Copy word for word everything in the records below from the line containing "genus: Rhytisma" down to the line containing "family: Marasmiaceae", including both of those lines.

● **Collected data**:
※

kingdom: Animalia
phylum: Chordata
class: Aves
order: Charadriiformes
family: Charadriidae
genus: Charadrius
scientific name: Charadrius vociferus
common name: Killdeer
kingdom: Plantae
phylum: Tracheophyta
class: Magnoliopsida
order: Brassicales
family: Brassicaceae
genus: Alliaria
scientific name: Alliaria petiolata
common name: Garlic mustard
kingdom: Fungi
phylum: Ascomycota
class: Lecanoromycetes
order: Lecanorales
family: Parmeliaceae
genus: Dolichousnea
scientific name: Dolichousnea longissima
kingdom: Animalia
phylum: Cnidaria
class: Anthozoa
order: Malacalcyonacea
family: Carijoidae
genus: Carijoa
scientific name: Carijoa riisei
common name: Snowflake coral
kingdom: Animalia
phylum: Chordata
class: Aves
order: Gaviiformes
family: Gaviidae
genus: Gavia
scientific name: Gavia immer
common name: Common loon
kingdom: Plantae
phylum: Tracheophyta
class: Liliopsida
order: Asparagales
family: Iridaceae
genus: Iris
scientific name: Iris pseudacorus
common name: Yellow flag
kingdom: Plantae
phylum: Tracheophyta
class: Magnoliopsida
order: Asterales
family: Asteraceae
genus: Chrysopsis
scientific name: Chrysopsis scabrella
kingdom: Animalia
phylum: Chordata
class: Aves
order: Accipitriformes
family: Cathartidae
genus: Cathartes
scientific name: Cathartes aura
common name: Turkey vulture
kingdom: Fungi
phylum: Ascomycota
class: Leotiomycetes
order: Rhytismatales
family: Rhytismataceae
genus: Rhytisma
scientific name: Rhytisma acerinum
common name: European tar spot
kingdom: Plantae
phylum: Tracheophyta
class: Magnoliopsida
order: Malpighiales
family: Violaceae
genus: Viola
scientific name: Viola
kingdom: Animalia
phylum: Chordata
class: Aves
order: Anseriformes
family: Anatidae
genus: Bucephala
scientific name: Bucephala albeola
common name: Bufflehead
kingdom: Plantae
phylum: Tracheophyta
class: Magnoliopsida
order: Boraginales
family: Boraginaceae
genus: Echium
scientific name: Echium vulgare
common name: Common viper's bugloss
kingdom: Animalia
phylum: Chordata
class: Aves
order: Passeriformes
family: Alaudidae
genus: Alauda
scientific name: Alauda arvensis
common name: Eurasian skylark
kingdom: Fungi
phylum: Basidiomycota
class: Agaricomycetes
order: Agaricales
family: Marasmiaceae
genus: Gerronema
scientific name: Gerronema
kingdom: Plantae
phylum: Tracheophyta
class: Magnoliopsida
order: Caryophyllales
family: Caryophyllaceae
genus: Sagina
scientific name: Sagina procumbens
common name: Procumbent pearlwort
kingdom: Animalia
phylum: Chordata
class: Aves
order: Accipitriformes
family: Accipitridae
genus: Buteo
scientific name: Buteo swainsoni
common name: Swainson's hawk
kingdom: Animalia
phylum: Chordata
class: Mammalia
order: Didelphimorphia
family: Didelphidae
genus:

※

● **EXERCISE RESULT**:
genus: Rhytisma
scientific name: Rhytisma acerinum
common name: European tar spot
kingdom: Plantae
phylum: Tracheophyta
class: Magnoliopsida
order: Malpighiales
family: Violaceae
genus: Viola
scientific name: Viola
kingdom: Animalia
phylum: Chordata
class: Aves
order: Anseriformes
family: Anatidae
genus: Bucephala
scientific name: Bucephala albeola
common name: Bufflehead
kingdom: Plantae
phylum: Tracheophyta
class: Magnoliopsida
order: Boraginales
family: Boraginaceae
genus: Echium
scientific name: Echium vulgare
common name: Common viper's bugloss
kingdom: Animalia
phylum: Chordata
class: Aves
order: Passeriformes
family: Alaudidae
genus: Alauda
scientific name: Alauda arvensis
common name: Eurasian skylark
kingdom: Fungi
phylum: Basidiomycota
class: Agaricomycetes
order: Agaricales
family: Marasmiaceae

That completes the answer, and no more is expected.